Teachers in Providence, R.I., ended their strike last week after a state supreme court justice ordered a settlement.
Under the terms of the temporary agreement, the district’s 1,588 teachers returned for orientation Sept. 14 and classes were scheduled to resume the following day.
The teachers had complained that the city was trying to downgrade their health-care plan.
However, Mayor Vincent A. Cianci Jr. said the sticking point in negotiations had been the teachers’ request for lifetime health-care coverage for their families.
That offer, the mayor told the teachers, was part of an early-retirement plan that had already expired. (See Education Week, Sept. 13, 1995.)
Justice Joseph R. Weisberger ordered the teachers’ union and the school district to continue negotiations and report back to him on Oct. 11.
Meanwhile, teachers were ordered to pay the difference between the costs of their existing health plan and the new plan proposed by the city, according to Doreen Picozzi, a spokeswoman for the mayor.
Elsewhere, teachers in southeastern Pennsylvania’s Spring Ford district continued a strike last week that began Sept. 11. The district’s 275 teachers were protesting what they called the lowest salaries in Montgomery County, outside Philadelphia.

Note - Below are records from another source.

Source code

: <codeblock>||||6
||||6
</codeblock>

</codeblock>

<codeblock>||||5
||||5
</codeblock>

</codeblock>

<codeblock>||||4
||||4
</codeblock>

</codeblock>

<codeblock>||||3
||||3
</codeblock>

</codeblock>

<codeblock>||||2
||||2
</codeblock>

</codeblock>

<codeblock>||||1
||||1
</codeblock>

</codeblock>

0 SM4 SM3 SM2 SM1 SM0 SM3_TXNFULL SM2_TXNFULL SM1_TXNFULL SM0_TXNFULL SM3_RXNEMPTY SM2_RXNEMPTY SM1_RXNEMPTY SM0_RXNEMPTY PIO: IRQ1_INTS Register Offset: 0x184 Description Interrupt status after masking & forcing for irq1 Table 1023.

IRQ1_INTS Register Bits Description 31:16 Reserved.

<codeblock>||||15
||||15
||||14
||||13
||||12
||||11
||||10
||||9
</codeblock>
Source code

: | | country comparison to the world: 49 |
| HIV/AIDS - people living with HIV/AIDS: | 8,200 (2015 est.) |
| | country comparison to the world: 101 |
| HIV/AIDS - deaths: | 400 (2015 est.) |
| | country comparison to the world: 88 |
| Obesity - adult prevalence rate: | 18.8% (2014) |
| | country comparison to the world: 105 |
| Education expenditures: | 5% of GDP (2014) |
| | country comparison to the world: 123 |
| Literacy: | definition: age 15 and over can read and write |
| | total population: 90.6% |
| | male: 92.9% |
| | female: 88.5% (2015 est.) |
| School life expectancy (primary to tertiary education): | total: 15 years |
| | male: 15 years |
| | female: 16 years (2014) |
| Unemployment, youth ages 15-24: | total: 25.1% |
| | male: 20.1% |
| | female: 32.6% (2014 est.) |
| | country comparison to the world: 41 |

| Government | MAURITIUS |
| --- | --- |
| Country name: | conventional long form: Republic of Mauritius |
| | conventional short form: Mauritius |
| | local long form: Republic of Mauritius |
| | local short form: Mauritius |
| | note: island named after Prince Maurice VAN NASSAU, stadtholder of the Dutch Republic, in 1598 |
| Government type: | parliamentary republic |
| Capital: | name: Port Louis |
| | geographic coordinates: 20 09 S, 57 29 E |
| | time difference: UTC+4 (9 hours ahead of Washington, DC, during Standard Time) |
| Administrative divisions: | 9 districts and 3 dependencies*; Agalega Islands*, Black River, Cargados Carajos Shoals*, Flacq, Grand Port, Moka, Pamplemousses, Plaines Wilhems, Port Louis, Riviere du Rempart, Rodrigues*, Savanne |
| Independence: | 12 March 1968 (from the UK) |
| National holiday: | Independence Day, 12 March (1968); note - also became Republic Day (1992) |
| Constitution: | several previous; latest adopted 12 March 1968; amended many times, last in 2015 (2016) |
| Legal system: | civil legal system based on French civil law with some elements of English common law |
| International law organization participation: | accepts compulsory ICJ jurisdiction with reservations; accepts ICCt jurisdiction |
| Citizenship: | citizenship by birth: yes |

And in Steubenville, Ohio, teachers continued negotiations but approved a resolution to strike by Sept. 19 if key issues are not settled by then, said Bill Pearsol, the strike coordinator for the district’s 174 teachers.
In the Newport, R.I., district, some 300 teachers reached an agreement with the district, ending a strike that began Sept. 6. The teachers returned to school on Sept. 15.
A strike also came to an end in Monroe Township, N.J., where the district’s 300 teachers resolved their dispute and returned to work on Sept. 8.